David Szydlo, M.D., Ph.D., Associate Research Scientist, Child Study Center, Yale University School of Medicine; Education and Curriculum Development; Director for the National Center for Children Exposed to Violence.
Martin H. Teicher, M.D., Ph.D., Associate Professor of Psychiatry, Harvard Medical School & Director of the Developmental Biopsychiatry Research Program, McLean Hospital; author of over 150 scientific articles including several on the deleterious effects of childhood abuse and early stress on brain development.
Sincerely, Jordan Riak, Exec. Dir.,
Parents and Teachers Against Violence in Education
Representative Shannon Cooper's response, March 19, 2003
Thank you for your offer to help and your suggested readings. I have done extensive work on this issue, and I am happy to tell you that after hours of research I have traced spankings in my family back seven generations. In fact, one of my great, great, great uncles, Daniel Boone, a mischievous boy himself, received many spankings. These did not deter him or hamper him in any way from exploring and building this great nation.

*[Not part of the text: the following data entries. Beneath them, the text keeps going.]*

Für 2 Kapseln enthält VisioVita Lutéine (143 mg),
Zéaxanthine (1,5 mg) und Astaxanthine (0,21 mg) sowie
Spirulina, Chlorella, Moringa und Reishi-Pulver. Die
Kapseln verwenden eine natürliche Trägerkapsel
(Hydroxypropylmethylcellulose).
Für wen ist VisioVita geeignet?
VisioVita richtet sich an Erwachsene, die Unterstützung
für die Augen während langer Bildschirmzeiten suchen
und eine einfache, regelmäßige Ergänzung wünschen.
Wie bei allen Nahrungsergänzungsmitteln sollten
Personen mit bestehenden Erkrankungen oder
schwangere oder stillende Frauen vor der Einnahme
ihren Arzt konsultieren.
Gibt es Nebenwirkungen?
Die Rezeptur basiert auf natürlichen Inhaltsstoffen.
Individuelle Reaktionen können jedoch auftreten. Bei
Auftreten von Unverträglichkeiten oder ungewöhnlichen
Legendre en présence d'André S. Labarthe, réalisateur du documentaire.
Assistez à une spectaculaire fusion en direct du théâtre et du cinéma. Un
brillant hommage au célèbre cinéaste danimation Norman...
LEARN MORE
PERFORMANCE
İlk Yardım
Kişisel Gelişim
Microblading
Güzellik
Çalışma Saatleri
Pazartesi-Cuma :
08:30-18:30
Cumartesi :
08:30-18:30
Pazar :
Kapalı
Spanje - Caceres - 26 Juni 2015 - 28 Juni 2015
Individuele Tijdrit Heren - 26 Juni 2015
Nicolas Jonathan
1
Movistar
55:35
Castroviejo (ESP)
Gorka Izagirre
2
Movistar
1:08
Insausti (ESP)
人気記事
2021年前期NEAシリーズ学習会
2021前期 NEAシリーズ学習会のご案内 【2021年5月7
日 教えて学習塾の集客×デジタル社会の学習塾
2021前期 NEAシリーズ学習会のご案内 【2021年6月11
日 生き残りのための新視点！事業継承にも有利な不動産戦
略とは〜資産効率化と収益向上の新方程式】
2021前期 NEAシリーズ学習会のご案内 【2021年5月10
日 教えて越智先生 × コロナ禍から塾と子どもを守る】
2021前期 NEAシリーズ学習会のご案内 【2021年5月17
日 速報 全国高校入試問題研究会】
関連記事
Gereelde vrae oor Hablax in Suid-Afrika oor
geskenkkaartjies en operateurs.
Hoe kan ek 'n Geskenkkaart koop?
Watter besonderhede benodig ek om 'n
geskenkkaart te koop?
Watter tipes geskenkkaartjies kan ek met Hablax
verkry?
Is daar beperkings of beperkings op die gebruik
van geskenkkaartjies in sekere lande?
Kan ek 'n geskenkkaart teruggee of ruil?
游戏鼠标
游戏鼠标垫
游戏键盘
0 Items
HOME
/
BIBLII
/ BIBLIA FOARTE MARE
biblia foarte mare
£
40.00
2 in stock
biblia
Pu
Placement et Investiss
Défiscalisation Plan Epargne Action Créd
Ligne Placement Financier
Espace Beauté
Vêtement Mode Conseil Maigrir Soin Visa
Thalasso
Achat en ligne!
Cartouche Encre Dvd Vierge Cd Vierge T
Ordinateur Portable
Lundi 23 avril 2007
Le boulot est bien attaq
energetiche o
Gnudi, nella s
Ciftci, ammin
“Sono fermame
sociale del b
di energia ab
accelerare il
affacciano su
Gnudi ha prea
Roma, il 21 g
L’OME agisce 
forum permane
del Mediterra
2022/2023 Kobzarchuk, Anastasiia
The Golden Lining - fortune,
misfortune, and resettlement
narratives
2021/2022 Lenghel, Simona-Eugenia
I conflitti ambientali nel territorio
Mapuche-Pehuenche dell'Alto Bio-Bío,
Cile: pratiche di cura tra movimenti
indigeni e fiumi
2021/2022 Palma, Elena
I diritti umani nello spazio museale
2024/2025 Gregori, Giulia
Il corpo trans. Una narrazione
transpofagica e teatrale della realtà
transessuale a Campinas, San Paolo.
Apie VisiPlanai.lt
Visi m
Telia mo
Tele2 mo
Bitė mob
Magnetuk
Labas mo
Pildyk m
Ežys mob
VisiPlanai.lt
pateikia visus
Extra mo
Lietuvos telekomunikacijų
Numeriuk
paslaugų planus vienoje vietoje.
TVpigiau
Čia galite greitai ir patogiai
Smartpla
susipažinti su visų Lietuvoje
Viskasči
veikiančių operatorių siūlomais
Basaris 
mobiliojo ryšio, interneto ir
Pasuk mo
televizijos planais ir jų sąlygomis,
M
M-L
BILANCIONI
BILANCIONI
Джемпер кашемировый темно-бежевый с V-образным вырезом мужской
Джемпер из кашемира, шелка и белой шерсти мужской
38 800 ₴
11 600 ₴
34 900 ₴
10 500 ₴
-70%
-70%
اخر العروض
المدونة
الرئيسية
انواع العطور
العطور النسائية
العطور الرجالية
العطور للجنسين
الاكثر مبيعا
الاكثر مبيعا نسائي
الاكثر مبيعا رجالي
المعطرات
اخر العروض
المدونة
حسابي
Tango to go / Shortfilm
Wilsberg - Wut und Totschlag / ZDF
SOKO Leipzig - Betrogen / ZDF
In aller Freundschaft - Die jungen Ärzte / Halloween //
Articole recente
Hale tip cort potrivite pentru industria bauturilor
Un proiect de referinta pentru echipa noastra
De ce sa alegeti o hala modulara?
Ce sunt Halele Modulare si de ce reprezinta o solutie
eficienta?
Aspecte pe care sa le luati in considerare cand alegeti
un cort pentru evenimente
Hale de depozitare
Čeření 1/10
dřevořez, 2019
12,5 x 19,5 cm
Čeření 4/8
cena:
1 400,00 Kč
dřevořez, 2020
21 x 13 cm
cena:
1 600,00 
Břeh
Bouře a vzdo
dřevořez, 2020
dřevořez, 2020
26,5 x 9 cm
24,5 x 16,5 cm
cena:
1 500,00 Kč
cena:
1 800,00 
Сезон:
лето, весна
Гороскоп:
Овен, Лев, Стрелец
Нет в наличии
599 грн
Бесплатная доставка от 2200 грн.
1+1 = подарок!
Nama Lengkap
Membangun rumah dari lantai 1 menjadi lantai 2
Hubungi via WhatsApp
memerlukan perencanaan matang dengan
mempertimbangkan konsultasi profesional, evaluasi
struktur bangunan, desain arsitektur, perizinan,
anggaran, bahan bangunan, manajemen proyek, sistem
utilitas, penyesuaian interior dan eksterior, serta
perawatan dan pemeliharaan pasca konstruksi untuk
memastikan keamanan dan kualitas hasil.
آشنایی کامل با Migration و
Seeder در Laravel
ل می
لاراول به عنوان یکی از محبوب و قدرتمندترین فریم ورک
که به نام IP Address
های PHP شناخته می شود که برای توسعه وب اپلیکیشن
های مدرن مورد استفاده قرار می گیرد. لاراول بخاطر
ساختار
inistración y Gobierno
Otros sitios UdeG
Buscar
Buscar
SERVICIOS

After careful consideration, I am convinced that there is nothing at all wrong with a good old-fashioned spanking, and if you want to get down to it, you can trace the lack of respect shown towards teachers and the general chaos in public schools to the outlawing of corporal punishment by school districts.
The more I think about it, we may need a law mandating spankings.
Jordan Riak's response, March 26, 2003
Thank you for responding and for having invested so much time and effort into researching spanking's benefits to successive generations of your family. I remind you (again) the statistical significance of personal anecdotes is nil. Autobiography is inherently self-serving and rarely accurate. Please don't misunderstand me: I am not attempting to impugn your honesty or good intentions. I don't doubt that your great, great, great uncle, Daniel Boone, received rough handling as a child. That's a safe assumption; such treatment was standard at the time. But linking the spankings he received as a lad to his later contributions to America's nationhood is a bit of a stretch. I too had a great, great, great uncle. But his name is lost, his accomplishments, if any, are forgotten and the country where he lived, alas, no longer exists. Who knows what the map of Europe would look like today if only he had been spanked more! This discussion brings to mind a charming anecdote which my good friend Dr. Bob Fathman tells. "My grandparents were raised in houses which lacked indoor plumbing. They used outhouses. And they turned out just fine. Do outhouses get the credit?"